Today in Washington, NATO foreign ministers debate naval measures designed “to assure that there is safe passage for Ukrainian vessels through the Kerch Strait,” US ambassador to NATO Kay Bailey Hutchison tells reporters. The US proposes increasing surveillance of Russia’s military and rotating more NATO ships through the Black Sea. This month, US, Canadian, Dutch, French and Spanish warships are in the Black Sea. Under the 1936 Montreux Convention, non-Black Sea warships are allowed in the Black Sea for visits up to 21 days. Russia and Ukraine regard the Kerch Strait and the Sea of Azov as internal waters. Entry by a third country warship would require the consent of both nations.
Ending Russian harassment of freighters going to Mariupol would boost cargo volumes by 15%, or 800,000 tons, Oleksander Oleniky, the port director, tells the Center for Transportation Strategies. Last May, Russia opened a highway bridge without a drawbridge. The Kerch Strait bridge is too low for one-third of the freighters that historically serviced Mariupol port, the director says. One year later, the bridge pylons may be creating new currents and uncharted sandbars. Although regulations require passage of the Kerch Strait with a local pilot onboard, a 17,500-ton bulk carrier, the Maryland, ran aground in the Strait on March 14. Initially, it resisted the efforts of four tug boats to free it.
Since 2014, Ukraine’s berry exports have increased five-fold, to 23,500 tons, Olga Trofimtseva, acting agriculture minister, said Wednesday at an industry conference in Kyiv organized by Berries of Ukraine. She said: “Ukrainian fresh berries are exported to Belarus, Poland, Moldova, the United Kingdom, and the Netherlands. The largest consumers of frozen berries have become EU countries.” Ukraine’s top harvests are strawberries – 62,300 tons; raspberries – 35, 600 tons; and currants – 29,600 tons.
Reflecting growing European interest in Ukraine’s berries, Fruitnet is leading a “Ukrainian Berry Tour” to Kyiv and Zhytomyr May 20-24. “Ukraine is one of the most exciting new sources for fresh berries in the world today,” reports Fruitnet, a London-based conference organizer. “Blueberries, raspberries, strawberries, and more are now under development. Ukraine is poised to become a leading supplier of berries and other key fresh produce items to Europe and Asia in the next 5 -10 years.”
Almost $1 billion was invested last year in food processing in Ukraine, Prime Minister Groysman said at a recent agricultural fair, Agroport West Lviv. Noting that this accounted for about 28% of the $3.3 billion invested in farming last year, he said: “Our task is to change this structure…We must increase the in-depth processing of Ukrainian products.”

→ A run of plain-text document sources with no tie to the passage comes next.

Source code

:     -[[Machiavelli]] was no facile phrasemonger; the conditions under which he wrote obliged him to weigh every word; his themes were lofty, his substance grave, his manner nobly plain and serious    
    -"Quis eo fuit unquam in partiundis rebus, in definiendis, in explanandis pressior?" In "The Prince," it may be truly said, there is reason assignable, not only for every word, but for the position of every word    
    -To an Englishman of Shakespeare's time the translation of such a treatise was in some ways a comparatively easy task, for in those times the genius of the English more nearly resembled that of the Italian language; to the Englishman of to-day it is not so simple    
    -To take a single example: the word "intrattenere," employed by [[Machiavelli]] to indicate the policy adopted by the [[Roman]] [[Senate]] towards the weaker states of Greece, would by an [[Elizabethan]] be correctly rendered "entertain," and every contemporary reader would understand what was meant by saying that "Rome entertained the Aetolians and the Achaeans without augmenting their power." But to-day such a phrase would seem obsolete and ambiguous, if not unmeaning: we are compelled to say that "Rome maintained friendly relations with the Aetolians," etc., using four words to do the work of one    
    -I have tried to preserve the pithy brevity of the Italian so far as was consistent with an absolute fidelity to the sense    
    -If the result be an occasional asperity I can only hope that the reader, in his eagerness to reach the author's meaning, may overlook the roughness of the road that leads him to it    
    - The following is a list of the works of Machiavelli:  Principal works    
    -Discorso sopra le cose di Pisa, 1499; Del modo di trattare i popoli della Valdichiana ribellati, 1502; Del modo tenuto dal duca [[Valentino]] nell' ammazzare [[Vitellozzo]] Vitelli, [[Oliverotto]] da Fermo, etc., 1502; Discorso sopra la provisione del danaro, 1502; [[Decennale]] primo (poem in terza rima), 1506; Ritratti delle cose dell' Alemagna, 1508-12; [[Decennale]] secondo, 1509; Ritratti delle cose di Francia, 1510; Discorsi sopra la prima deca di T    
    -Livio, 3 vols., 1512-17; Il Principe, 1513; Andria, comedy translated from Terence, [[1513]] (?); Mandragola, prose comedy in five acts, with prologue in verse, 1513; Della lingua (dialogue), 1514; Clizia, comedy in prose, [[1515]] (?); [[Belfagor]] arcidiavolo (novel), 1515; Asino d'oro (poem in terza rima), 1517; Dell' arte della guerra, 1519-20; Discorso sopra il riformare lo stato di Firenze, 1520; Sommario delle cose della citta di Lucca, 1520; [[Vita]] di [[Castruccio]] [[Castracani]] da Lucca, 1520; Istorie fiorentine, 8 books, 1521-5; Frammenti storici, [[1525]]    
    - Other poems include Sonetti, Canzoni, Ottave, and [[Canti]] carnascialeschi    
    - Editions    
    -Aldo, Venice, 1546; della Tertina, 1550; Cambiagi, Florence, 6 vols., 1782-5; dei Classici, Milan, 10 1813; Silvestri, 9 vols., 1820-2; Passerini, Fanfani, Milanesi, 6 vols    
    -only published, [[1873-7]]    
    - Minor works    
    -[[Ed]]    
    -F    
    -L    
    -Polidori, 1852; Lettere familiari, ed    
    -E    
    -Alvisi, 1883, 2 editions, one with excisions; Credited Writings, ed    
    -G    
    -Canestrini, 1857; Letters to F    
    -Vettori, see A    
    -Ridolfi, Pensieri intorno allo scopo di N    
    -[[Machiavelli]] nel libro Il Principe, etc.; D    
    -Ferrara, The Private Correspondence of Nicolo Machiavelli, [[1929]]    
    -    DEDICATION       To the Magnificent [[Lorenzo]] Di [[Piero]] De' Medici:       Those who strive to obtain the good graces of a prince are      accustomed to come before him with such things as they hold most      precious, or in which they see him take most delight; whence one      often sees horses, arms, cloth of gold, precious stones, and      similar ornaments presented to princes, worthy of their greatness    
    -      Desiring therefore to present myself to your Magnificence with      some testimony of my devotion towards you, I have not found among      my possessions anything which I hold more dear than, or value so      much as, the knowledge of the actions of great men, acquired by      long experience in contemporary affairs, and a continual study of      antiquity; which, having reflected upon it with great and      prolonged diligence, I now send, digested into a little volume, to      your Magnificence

Consolidating its role as Western Ukraine’s air hub, Lviv airport saw its passenger flow jump by 53.5% during the first quarter of this year compared to last year. Growing faster than last year’s rate of 48%, Lviv could handle 2.5 million passengers this year, more than triple’s the city’s population. Boosting to 38 the number of cities with direct, scheduled flights to Lviv, the city added in the last month: Wizz Air to Copenhagen; Motor Sich to Uzhgorod; and airBaltic to Riga.
To help Western Ukraine residents use the airport, Lviv started on Monday an hourly bus to the airport from Lviv’s Main Railroad Station, the second busiest rail station in Ukraine, after Kyiv Central Station. To cash in on the tourist flow, the city also started on Monday a tourist tax, with rates up to 0.5% of hotel bills.